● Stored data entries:
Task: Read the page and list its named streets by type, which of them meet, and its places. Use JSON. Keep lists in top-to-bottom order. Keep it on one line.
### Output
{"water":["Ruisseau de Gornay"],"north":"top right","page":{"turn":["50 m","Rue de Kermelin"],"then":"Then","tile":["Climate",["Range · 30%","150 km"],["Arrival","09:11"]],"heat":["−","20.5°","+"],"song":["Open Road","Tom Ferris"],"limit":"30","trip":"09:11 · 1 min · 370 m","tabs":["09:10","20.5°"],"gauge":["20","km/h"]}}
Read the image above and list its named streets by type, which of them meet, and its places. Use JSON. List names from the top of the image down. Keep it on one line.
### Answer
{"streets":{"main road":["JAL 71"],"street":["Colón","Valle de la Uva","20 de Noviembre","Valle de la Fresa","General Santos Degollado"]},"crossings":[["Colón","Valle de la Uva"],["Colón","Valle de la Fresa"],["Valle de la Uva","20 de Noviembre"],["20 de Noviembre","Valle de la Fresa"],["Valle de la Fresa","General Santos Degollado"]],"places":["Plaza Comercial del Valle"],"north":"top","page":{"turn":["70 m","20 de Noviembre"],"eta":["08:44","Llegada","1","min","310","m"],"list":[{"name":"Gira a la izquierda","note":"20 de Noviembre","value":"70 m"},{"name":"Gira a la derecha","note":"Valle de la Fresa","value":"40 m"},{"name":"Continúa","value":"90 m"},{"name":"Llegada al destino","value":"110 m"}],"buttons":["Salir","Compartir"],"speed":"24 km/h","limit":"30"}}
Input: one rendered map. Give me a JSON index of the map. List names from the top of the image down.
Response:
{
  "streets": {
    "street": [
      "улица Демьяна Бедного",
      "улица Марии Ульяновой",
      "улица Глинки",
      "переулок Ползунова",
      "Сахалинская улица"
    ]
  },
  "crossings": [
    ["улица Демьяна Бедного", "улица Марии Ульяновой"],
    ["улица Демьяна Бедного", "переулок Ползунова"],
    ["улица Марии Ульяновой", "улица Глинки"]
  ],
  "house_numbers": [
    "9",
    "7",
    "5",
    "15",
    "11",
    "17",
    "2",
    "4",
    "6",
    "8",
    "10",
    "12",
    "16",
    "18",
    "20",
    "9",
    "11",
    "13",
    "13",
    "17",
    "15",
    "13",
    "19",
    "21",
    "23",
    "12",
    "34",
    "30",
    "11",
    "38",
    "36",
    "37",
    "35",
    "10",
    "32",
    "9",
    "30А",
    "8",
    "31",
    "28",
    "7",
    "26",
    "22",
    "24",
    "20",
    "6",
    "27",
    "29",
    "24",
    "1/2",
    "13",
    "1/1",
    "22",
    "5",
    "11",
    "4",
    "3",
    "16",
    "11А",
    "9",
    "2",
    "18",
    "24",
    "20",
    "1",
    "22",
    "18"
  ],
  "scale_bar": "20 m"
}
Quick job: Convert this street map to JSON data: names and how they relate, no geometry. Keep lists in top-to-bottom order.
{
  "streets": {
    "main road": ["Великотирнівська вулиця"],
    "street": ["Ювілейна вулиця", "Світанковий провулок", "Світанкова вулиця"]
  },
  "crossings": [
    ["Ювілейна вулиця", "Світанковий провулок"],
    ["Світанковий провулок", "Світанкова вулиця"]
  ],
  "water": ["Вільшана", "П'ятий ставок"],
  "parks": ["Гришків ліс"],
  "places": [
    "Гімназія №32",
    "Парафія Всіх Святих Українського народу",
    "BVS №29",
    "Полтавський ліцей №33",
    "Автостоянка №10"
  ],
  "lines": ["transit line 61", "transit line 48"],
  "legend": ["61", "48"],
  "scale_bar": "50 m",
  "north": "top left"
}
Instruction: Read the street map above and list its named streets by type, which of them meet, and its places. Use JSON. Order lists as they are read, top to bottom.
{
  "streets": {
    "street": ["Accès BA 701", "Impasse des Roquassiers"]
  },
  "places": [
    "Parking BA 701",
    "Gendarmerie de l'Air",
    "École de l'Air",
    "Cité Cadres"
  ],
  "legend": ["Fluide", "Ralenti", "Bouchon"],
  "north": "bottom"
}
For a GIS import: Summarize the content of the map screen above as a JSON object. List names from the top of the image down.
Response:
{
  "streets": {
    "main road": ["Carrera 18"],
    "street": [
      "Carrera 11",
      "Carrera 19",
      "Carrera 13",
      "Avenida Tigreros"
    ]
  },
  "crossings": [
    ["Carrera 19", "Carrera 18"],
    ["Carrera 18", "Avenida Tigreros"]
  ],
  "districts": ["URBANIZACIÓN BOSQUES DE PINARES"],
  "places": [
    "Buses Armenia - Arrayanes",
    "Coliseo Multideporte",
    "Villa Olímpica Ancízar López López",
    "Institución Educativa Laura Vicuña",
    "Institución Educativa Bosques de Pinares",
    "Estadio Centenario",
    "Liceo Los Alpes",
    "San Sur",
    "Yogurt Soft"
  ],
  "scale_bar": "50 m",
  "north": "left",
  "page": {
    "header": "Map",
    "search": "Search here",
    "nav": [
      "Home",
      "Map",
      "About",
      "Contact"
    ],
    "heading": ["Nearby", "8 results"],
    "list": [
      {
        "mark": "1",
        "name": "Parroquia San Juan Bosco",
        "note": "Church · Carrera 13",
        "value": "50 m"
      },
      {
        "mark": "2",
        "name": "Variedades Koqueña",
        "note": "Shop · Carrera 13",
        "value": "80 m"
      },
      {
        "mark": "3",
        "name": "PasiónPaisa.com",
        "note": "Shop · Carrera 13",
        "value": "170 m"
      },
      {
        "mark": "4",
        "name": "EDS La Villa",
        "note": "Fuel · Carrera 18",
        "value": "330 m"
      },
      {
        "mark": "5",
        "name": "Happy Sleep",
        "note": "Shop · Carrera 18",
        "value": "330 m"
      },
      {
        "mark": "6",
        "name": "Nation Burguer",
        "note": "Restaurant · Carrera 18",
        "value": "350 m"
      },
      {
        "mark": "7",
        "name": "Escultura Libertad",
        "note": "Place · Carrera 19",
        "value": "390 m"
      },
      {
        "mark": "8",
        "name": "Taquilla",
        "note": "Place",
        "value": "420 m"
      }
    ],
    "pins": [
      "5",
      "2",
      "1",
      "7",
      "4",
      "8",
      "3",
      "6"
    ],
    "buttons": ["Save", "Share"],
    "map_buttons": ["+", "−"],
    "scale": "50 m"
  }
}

● EXERCISE: Every line above that holds the word "from" is to be found and copied.

● ANSWER SECTION:
Read the image above and list its named streets by type, which of them meet, and its places. Use JSON. List names from the top of the image down. Keep it on one line.
Input: one rendered map. Give me a JSON index of the map. List names from the top of the image down.
For a GIS import: Summarize the content of the map screen above as a JSON object. List names from the top of the image down.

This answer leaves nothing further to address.